■ **Objective**: Each entry below should be reproduced character for character.

■ **Supplied records**:
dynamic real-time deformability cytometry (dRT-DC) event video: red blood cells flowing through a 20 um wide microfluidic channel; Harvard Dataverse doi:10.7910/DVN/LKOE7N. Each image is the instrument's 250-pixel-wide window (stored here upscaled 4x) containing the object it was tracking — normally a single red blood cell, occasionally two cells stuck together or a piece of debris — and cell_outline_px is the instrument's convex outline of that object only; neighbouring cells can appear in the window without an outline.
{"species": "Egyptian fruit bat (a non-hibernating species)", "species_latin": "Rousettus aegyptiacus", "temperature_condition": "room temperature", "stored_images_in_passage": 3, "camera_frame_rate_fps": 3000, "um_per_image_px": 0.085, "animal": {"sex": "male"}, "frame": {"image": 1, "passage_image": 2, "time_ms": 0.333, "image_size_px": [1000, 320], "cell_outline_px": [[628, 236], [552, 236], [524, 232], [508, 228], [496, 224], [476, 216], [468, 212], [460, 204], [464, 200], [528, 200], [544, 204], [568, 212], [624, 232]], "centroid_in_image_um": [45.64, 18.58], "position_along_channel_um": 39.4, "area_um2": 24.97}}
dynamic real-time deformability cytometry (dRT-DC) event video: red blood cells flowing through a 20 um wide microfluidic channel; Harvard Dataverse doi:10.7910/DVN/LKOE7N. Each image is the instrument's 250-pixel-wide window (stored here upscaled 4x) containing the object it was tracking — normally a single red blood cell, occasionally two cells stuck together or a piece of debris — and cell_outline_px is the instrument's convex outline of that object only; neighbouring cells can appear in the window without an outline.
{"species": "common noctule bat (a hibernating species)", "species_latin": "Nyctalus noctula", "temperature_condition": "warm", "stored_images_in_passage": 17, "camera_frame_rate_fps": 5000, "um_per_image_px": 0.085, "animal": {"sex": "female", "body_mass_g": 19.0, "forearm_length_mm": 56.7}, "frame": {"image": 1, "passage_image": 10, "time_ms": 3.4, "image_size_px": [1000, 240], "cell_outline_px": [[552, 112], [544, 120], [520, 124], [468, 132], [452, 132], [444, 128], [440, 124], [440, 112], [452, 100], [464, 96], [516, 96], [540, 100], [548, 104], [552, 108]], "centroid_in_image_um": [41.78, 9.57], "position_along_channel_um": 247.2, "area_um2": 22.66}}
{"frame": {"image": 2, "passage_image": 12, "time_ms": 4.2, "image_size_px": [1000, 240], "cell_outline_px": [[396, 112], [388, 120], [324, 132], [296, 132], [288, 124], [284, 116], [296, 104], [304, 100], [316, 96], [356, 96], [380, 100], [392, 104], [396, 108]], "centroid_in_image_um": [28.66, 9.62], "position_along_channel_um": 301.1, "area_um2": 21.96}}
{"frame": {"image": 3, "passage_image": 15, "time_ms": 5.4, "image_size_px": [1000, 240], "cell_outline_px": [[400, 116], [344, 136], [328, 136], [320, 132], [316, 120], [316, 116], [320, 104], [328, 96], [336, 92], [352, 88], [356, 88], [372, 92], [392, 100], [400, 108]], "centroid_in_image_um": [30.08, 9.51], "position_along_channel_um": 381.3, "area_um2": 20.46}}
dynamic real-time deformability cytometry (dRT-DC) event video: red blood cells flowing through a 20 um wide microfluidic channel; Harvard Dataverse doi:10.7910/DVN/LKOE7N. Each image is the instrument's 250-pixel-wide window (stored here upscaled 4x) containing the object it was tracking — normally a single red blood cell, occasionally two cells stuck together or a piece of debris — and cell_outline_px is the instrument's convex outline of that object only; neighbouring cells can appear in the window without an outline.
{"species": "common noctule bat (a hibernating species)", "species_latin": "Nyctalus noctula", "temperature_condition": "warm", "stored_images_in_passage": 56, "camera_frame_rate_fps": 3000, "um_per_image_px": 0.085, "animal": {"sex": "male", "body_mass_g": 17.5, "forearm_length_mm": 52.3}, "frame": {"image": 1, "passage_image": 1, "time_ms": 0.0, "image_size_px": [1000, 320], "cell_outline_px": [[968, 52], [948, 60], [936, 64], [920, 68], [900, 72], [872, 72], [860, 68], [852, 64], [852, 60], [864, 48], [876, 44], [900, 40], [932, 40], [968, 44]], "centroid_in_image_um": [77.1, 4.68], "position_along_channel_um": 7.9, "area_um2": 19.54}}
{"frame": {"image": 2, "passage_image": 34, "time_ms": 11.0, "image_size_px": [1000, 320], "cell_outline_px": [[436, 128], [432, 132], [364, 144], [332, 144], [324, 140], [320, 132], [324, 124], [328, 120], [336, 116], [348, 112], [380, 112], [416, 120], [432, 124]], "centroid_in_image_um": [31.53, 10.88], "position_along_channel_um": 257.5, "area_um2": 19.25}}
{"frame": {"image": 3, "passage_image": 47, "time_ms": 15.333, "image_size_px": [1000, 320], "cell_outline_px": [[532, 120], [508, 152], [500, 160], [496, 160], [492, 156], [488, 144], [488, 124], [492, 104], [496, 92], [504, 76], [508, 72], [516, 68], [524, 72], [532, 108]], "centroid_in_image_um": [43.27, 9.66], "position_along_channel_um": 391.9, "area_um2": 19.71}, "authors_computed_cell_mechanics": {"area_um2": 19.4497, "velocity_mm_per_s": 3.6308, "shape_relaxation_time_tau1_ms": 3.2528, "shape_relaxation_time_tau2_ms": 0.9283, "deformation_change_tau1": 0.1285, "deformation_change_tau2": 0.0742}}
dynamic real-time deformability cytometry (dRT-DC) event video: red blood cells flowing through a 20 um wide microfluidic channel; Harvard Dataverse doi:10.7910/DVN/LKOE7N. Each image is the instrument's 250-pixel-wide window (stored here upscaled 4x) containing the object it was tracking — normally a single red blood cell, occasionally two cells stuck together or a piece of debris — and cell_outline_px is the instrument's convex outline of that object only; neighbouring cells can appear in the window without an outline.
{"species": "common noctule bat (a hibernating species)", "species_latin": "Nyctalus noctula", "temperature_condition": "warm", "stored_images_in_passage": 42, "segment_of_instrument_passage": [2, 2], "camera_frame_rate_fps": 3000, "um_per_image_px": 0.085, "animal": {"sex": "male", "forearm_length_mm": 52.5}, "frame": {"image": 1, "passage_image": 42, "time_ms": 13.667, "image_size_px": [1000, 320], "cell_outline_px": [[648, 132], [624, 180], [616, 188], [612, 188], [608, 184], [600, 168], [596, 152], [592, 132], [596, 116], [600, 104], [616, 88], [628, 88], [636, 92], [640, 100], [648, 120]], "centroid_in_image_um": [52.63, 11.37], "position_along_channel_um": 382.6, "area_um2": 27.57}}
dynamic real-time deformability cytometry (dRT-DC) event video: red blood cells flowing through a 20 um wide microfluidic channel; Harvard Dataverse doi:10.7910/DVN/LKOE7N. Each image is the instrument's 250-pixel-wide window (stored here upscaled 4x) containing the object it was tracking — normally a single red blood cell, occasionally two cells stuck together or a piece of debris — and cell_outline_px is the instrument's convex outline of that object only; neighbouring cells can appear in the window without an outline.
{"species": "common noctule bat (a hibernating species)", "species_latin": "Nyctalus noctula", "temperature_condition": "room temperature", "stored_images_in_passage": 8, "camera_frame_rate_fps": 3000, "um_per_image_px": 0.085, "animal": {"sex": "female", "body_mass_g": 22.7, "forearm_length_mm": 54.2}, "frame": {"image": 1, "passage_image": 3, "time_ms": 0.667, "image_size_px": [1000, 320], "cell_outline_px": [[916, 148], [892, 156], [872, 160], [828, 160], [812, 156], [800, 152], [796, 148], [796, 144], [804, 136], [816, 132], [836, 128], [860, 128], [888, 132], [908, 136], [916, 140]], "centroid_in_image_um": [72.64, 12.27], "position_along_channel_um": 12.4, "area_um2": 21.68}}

■ **Result for this task**:
dynamic real-time deformability cytometry (dRT-DC) event video: red blood cells flowing through a 20 um wide microfluidic channel; Harvard Dataverse doi:10.7910/DVN/LKOE7N. Each image is the instrument's 250-pixel-wide window (stored here upscaled 4x) containing the object it was tracking — normally a single red blood cell, occasionally two cells stuck together or a piece of debris — and cell_outline_px is the instrument's convex outline of that object only; neighbouring cells can appear in the window without an outline.
{"species": "Egyptian fruit bat (a non-hibernating species)", "species_latin": "Rousettus aegyptiacus", "temperature_condition": "room temperature", "stored_images_in_passage": 3, "camera_frame_rate_fps": 3000, "um_per_image_px": 0.085, "animal": {"sex": "male"}, "frame": {"image": 1, "passage_image": 2, "time_ms": 0.333, "image_size_px": [1000, 320], "cell_outline_px": [[628, 236], [552, 236], [524, 232], [508, 228], [496, 224], [476, 216], [468, 212], [460, 204], [464, 200], [528, 200], [544, 204], [568, 212], [624, 232]], "centroid_in_image_um": [45.64, 18.58], "position_along_channel_um": 39.4, "area_um2": 24.97}}
dynamic real-time deformability cytometry (dRT-DC) event video: red blood cells flowing through a 20 um wide microfluidic channel; Harvard Dataverse doi:10.7910/DVN/LKOE7N. Each image is the instrument's 250-pixel-wide window (stored here upscaled 4x) containing the object it was tracking — normally a single red blood cell, occasionally two cells stuck together or a piece of debris — and cell_outline_px is the instrument's convex outline of that object only; neighbouring cells can appear in the window without an outline.
{"species": "common noctule bat (a hibernating species)", "species_latin": "Nyctalus noctula", "temperature_condition": "warm", "stored_images_in_passage": 17, "camera_frame_rate_fps": 5000, "um_per_image_px": 0.085, "animal": {"sex": "female", "body_mass_g": 19.0, "forearm_length_mm": 56.7}, "frame": {"image": 1, "passage_image": 10, "time_ms": 3.4, "image_size_px": [1000, 240], "cell_outline_px": [[552, 112], [544, 120], [520, 124], [468, 132], [452, 132], [444, 128], [440, 124], [440, 112], [452, 100], [464, 96], [516, 96], [540, 100], [548, 104], [552, 108]], "centroid_in_image_um": [41.78, 9.57], "position_along_channel_um": 247.2, "area_um2": 22.66}}
{"frame": {"image": 2, "passage_image": 12, "time_ms": 4.2, "image_size_px": [1000, 240], "cell_outline_px": [[396, 112], [388, 120], [324, 132], [296, 132], [288, 124], [284, 116], [296, 104], [304, 100], [316, 96], [356, 96], [380, 100], [392, 104], [396, 108]], "centroid_in_image_um": [28.66, 9.62], "position_along_channel_um": 301.1, "area_um2": 21.96}}
{"frame": {"image": 3, "passage_image": 15, "time_ms": 5.4, "image_size_px": [1000, 240], "cell_outline_px": [[400, 116], [344, 136], [328, 136], [320, 132], [316, 120], [316, 116], [320, 104], [328, 96], [336, 92], [352, 88], [356, 88], [372, 92], [392, 100], [400, 108]], "centroid_in_image_um": [30.08, 9.51], "position_along_channel_um": 381.3, "area_um2": 20.46}}
dynamic real-time deformability cytometry (dRT-DC) event video: red blood cells flowing through a 20 um wide microfluidic channel; Harvard Dataverse doi:10.7910/DVN/LKOE7N. Each image is the instrument's 250-pixel-wide window (stored here upscaled 4x) containing the object it was tracking — normally a single red blood cell, occasionally two cells stuck together or a piece of debris — and cell_outline_px is the instrument's convex outline of that object only; neighbouring cells can appear in the window without an outline.
{"species": "common noctule bat (a hibernating species)", "species_latin": "Nyctalus noctula", "temperature_condition": "warm", "stored_images_in_passage": 56, "camera_frame_rate_fps": 3000, "um_per_image_px": 0.085, "animal": {"sex": "male", "body_mass_g": 17.5, "forearm_length_mm": 52.3}, "frame": {"image": 1, "passage_image": 1, "time_ms": 0.0, "image_size_px": [1000, 320], "cell_outline_px": [[968, 52], [948, 60], [936, 64], [920, 68], [900, 72], [872, 72], [860, 68], [852, 64], [852, 60], [864, 48], [876, 44], [900, 40], [932, 40], [968, 44]], "centroid_in_image_um": [77.1, 4.68], "position_along_channel_um": 7.9, "area_um2": 19.54}}
{"frame": {"image": 2, "passage_image": 34, "time_ms": 11.0, "image_size_px": [1000, 320], "cell_outline_px": [[436, 128], [432, 132], [364, 144], [332, 144], [324, 140], [320, 132], [324, 124], [328, 120], [336, 116], [348, 112], [380, 112], [416, 120], [432, 124]], "centroid_in_image_um": [31.53, 10.88], "position_along_channel_um": 257.5, "area_um2": 19.25}}
{"frame": {"image": 3, "passage_image": 47, "time_ms": 15.333, "image_size_px": [1000, 320], "cell_outline_px": [[532, 120], [508, 152], [500, 160], [496, 160], [492, 156], [488, 144], [488, 124], [492, 104], [496, 92], [504, 76], [508, 72], [516, 68], [524, 72], [532, 108]], "centroid_in_image_um": [43.27, 9.66], "position_along_channel_um": 391.9, "area_um2": 19.71}, "authors_computed_cell_mechanics": {"area_um2": 19.4497, "velocity_mm_per_s": 3.6308, "shape_relaxation_time_tau1_ms": 3.2528, "shape_relaxation_time_tau2_ms": 0.9283, "deformation_change_tau1": 0.1285, "deformation_change_tau2": 0.0742}}
dynamic real-time deformability cytometry (dRT-DC) event video: red blood cells flowing through a 20 um wide microfluidic channel; Harvard Dataverse doi:10.7910/DVN/LKOE7N. Each image is the instrument's 250-pixel-wide window (stored here upscaled 4x) containing the object it was tracking — normally a single red blood cell, occasionally two cells stuck together or a piece of debris — and cell_outline_px is the instrument's convex outline of that object only; neighbouring cells can appear in the window without an outline.
{"species": "common noctule bat (a hibernating species)", "species_latin": "Nyctalus noctula", "temperature_condition": "warm", "stored_images_in_passage": 42, "segment_of_instrument_passage": [2, 2], "camera_frame_rate_fps": 3000, "um_per_image_px": 0.085, "animal": {"sex": "male", "forearm_length_mm": 52.5}, "frame": {"image": 1, "passage_image": 42, "time_ms": 13.667, "image_size_px": [1000, 320], "cell_outline_px": [[648, 132], [624, 180], [616, 188], [612, 188], [608, 184], [600, 168], [596, 152], [592, 132], [596, 116], [600, 104], [616, 88], [628, 88], [636, 92], [640, 100], [648, 120]], "centroid_in_image_um": [52.63, 11.37], "position_along_channel_um": 382.6, "area_um2": 27.57}}
dynamic real-time deformability cytometry (dRT-DC) event video: red blood cells flowing through a 20 um wide microfluidic channel; Harvard Dataverse doi:10.7910/DVN/LKOE7N. Each image is the instrument's 250-pixel-wide window (stored here upscaled 4x) containing the object it was tracking — normally a single red blood cell, occasionally two cells stuck together or a piece of debris — and cell_outline_px is the instrument's convex outline of that object only; neighbouring cells can appear in the window without an outline.
{"species": "common noctule bat (a hibernating species)", "species_latin": "Nyctalus noctula", "temperature_condition": "room temperature", "stored_images_in_passage": 8, "camera_frame_rate_fps": 3000, "um_per_image_px": 0.085, "animal": {"sex": "female", "body_mass_g": 22.7, "forearm_length_mm": 54.2}, "frame": {"image": 1, "passage_image": 3, "time_ms": 0.667, "image_size_px": [1000, 320], "cell_outline_px": [[916, 148], [892, 156], [872, 160], [828, 160], [812, 156], [800, 152], [796, 148], [796, 144], [804, 136], [816, 132], [836, 128], [860, 128], [888, 132], [908, 136], [916, 140]], "centroid_in_image_um": [72.64, 12.27], "position_along_channel_um": 12.4, "area_um2": 21.68}}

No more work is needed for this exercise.